La solution passe donc par une meilleure formation des acteurs de la protection de l’enfance?
Oui, mais aussi par une responsabilisation des parents. Il faut les sensibiliser notamment aux enjeux d’un divorce pour leurs enfants. Les parents ont des devoirs vis-à-vis de leur progéniture. S’ils ne les respectent pas, notamment s'ils tentent d'entraver les contacts de l'enfant avec l'autre parent, il ne faut pas hésiter à les rappeler à l’ordre. Quitte à passer par des sanctions pour qu’ils intègrent tous ces aspects.

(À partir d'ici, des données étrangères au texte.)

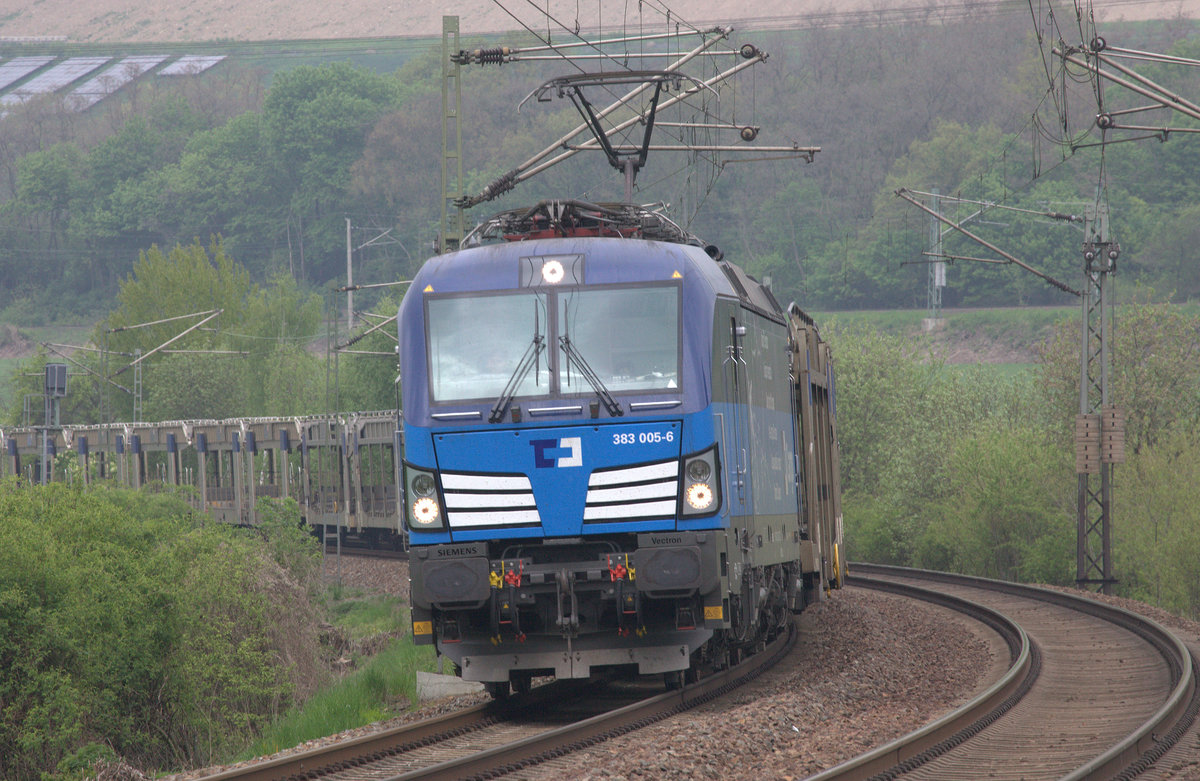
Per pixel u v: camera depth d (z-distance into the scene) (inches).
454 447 2041.1
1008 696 2363.4
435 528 2037.4
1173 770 1726.1
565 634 2043.6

Modifier uniquement la structure du fonctionnement actuel du domaine de la protection de l’enfance ne suffira pas, il faut en modifier les modalités, en donnant des responsabilités aux parents et en se dirigeant vers une vraie interdisciplinarité, entre les acteurs du domaine.
Vous proposez des améliorations, mais existe-t-il un modèle parfait?
Non, mais le modèle de consensus parental, également appelé protocole de Cochem, me paraît le meilleur, car il propose une vraie interdisciplinarité et la remise de la responsabilité première aux parents.